## What needs to be done
Take each line from the entries that holds "different" and copy it out.

## Data shown

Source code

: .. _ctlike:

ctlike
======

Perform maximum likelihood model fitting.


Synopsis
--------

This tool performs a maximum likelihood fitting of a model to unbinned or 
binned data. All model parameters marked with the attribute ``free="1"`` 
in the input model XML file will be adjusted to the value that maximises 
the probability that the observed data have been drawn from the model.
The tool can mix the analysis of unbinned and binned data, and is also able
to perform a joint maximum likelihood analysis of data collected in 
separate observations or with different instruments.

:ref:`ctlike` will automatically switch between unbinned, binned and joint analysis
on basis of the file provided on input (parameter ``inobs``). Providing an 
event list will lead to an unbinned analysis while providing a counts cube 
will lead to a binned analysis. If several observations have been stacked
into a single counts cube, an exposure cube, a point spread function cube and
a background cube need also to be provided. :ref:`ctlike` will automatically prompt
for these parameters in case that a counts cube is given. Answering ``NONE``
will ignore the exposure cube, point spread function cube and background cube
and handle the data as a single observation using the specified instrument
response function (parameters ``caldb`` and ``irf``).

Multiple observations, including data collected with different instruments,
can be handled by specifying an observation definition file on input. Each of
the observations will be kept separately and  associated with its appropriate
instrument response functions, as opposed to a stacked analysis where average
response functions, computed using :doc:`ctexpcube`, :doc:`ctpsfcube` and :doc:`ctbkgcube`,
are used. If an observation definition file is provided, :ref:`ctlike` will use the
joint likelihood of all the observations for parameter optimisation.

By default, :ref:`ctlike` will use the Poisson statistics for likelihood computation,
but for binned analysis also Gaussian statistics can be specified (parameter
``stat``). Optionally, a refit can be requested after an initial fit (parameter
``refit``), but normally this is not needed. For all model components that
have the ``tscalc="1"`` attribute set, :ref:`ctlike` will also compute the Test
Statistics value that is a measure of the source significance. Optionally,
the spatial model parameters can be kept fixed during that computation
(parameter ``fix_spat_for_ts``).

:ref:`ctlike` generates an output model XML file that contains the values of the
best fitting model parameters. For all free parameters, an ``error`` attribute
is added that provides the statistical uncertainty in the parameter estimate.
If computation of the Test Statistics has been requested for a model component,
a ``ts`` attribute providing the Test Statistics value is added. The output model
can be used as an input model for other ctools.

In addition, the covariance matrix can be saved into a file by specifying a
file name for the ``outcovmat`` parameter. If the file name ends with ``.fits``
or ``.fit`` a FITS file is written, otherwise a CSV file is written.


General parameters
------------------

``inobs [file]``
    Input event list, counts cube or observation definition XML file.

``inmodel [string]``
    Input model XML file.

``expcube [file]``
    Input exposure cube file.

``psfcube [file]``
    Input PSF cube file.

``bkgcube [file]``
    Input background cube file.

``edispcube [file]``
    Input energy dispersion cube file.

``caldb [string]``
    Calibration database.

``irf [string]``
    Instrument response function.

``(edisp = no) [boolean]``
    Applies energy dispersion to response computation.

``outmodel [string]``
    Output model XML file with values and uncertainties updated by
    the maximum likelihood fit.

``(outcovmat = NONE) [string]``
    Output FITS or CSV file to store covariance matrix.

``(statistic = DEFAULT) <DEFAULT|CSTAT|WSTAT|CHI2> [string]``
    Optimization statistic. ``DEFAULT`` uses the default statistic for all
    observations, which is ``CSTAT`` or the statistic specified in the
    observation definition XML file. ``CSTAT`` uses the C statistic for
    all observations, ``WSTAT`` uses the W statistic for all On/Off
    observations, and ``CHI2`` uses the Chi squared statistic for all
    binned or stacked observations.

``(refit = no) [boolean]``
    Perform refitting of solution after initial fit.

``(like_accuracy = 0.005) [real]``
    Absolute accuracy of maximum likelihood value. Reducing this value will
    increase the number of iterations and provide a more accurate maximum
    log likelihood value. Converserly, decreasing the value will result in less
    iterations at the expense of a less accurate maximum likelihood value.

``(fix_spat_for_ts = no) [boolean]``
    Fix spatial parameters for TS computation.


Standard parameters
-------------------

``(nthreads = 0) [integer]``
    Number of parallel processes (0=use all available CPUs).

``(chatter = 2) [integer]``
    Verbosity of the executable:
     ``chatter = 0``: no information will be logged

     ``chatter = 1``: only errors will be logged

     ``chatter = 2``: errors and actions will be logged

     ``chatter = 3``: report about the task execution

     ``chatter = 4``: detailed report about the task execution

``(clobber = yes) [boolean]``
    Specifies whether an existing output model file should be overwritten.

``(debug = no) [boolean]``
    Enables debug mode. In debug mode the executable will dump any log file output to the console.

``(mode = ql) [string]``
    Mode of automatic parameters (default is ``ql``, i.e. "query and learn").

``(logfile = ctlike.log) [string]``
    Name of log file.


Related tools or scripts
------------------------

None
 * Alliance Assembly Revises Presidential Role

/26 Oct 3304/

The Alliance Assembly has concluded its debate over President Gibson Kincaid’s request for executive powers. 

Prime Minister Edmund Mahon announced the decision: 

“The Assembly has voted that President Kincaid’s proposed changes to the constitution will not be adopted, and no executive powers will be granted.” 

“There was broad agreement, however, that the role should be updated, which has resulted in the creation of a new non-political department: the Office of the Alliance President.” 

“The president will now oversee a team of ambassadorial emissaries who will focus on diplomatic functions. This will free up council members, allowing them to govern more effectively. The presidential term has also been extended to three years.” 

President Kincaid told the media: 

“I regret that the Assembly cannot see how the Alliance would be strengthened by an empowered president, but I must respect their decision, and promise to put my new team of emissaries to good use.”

## Result of this exercise
separate observations or with different instruments.
Multiple observations, including data collected with different instruments,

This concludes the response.